Выйдя в прихожую, вижу у дверей молодого человека, одетого в довольно-таки добротное драповое пальто и теплую кепку. Он только что пытался растирать руками раскрасневшиеся с морозца уши, но, завидев меня, тут же бросил это занятие и встал чуть не по стойке смирно:
— Вы — Осецкий, Виктор Викентьевич?
— Да, я. — То, что парень из «органов», чувствуется сразу: это и к гадалке не ходи.
Впрочем, опасений у меня нет. Если бы речь шла о неприятностях, визитер был бы не один.
— Вам пакет. Получите и распишитесь.
Вскрываю конверт и достаю из него небольшой листок бумаги.
— Распишитесь, — повторяет парень, протягивая мне карандаш. — Вот здесь, прямо на конверте. А конвертик мне отдайте.

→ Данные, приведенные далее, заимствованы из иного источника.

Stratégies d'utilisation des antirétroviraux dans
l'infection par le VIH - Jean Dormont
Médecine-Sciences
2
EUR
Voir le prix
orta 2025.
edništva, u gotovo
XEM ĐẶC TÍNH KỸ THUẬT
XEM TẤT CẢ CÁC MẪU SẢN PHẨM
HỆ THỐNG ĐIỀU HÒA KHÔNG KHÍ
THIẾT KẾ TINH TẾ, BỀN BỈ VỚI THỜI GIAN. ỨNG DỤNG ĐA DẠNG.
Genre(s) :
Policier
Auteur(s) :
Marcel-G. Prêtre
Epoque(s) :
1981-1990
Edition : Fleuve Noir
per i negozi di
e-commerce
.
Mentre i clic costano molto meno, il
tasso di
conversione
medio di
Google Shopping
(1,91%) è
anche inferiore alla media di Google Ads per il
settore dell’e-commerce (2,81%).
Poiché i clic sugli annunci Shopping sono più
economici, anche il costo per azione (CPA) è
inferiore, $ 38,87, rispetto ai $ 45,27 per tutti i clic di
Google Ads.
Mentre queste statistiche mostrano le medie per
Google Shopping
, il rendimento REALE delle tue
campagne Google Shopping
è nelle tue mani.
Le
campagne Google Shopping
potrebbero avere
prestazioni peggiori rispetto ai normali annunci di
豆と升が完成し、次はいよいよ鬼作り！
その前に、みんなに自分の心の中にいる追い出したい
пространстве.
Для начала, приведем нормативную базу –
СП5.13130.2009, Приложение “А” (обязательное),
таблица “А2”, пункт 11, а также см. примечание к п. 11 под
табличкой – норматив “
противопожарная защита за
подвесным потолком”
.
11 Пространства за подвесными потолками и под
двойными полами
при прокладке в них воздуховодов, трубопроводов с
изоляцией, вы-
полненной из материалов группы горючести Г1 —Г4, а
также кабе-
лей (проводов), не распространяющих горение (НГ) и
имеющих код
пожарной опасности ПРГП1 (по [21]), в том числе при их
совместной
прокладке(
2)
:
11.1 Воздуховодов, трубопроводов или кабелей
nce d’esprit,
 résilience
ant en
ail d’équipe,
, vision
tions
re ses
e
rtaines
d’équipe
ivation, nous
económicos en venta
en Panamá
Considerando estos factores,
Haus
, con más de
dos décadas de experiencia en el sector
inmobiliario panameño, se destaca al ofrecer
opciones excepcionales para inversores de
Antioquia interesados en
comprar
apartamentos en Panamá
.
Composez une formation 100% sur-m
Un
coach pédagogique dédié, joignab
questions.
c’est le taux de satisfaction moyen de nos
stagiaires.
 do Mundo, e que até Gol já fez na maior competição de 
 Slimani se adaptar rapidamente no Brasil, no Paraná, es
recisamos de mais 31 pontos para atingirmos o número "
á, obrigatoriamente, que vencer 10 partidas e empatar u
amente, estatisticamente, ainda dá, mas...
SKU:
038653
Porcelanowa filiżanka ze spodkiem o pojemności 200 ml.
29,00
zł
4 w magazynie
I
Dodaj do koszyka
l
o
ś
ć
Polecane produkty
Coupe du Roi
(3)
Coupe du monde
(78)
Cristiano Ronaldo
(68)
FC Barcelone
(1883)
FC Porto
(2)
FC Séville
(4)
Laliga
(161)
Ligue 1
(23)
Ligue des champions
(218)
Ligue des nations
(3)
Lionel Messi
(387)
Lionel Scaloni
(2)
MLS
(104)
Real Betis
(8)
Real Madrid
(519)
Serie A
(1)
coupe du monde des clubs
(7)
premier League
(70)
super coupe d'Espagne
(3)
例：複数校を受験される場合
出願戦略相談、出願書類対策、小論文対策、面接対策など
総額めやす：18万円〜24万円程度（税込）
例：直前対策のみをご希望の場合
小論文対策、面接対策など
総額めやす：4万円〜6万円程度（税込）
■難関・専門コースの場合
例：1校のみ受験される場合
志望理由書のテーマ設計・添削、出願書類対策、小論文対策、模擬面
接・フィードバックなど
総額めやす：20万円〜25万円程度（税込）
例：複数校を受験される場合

Расписываюсь, разворачиваю листок. Там всего несколько строчек:
«Виктор Викентьевич! Хотелось бы продолжить наши не вполне оконченные беседы. Если вы не против, можно встретиться у меня в понедельник, 1 декабря, в 17.00.
М.А.Трилиссер».
— Позвольте записочку… — И молодой человек забирает листок у меня из рук. — Будет ли ответ? — тут же интересуется посыльный.
— Да. Вот, на конверте и черкну. — Снова беру карандаш и вывожу:
«Согласен. Буду».
В ОГПУ, честно сказать, меня не тянет, — уже объяснял, по какой причине, — но почему бы и не поговорить с умным человеком? Все равно ведь делать нечего… Но вот с чего бы это Трилиссеру так понадобилась беседа со мной, что он аж посыльного пригнал, — непонятно. И эта непонятность немного напрягает. Ладно, думаю, дело, так или иначе, разъяснится. Зачем голову ломать, если информации для ответа нет и взять неоткуда?
Поэтому до понедельника доживаю достаточно спокойно, прихожу, не торопясь, пешочком (и полезно, и на трамвай не тратиться) на Лубянскую площадь, в бюро пропусков ОГПУ. По партбилету получаю пропуск… А вы думали, по паспорту? Паспорт у меня всего один, — заграничный (поскольку других в природе СССР сейчас и не существует), — и тот остался в сейфе в НКВТ. Служебное удостоверение я тоже сдал. Так что партбилет у меня — самый мощный документ… Получаю, значит, пропуск и иду к Михаилу Абрамовичу в кабинет.
Здороваюсь, оглядываю его с ног до головы, бросаю взгляд на вешалку. На Трилиссере суконная гимнастерка-френч с накладными нагрудными карманами. Нарукавный клапан исчез, и знаки различия — четыре эмалевых ромба — переместились на краповые петлицы на воротнике. На вешалке — серая шинель с ромбовидными краповыми петлицами и такой же серый зимний шлем с краповой звездой…
— Что, Михаил Абрамович, уже приоделись в соответствии с приказом N315 от 14 августа? Давненько же мы с вами не виделись! Прошлый раз обмундирование на вас было еще по прошлогоднему приказу.
Начальник ИНО поднимает на меня грустные глаза:
— Одного не понимаю, — говорит он задумчиво, — как при нашем тощем бюджете интенданты ухитряются выцарапать средства на бесконечные перемены в форме одежды?
— Погодите, — усмехаюсь, — скоро до вас доведут еще один приказ: летнюю фуражку с синим околышем и краповым верхом велено будет сменить на фуражку с краповым околышем и синим верхом. В декабре как раз самое время летние фуражки перекраивать.
В ответ Трилиссер лишь молча кривится, но его взгляд становится цепким и колючим, недвусмысленно говоря: «И откуда же это у тебя, братец, такие подробности? И зачем это ты мне их выкладываешь?».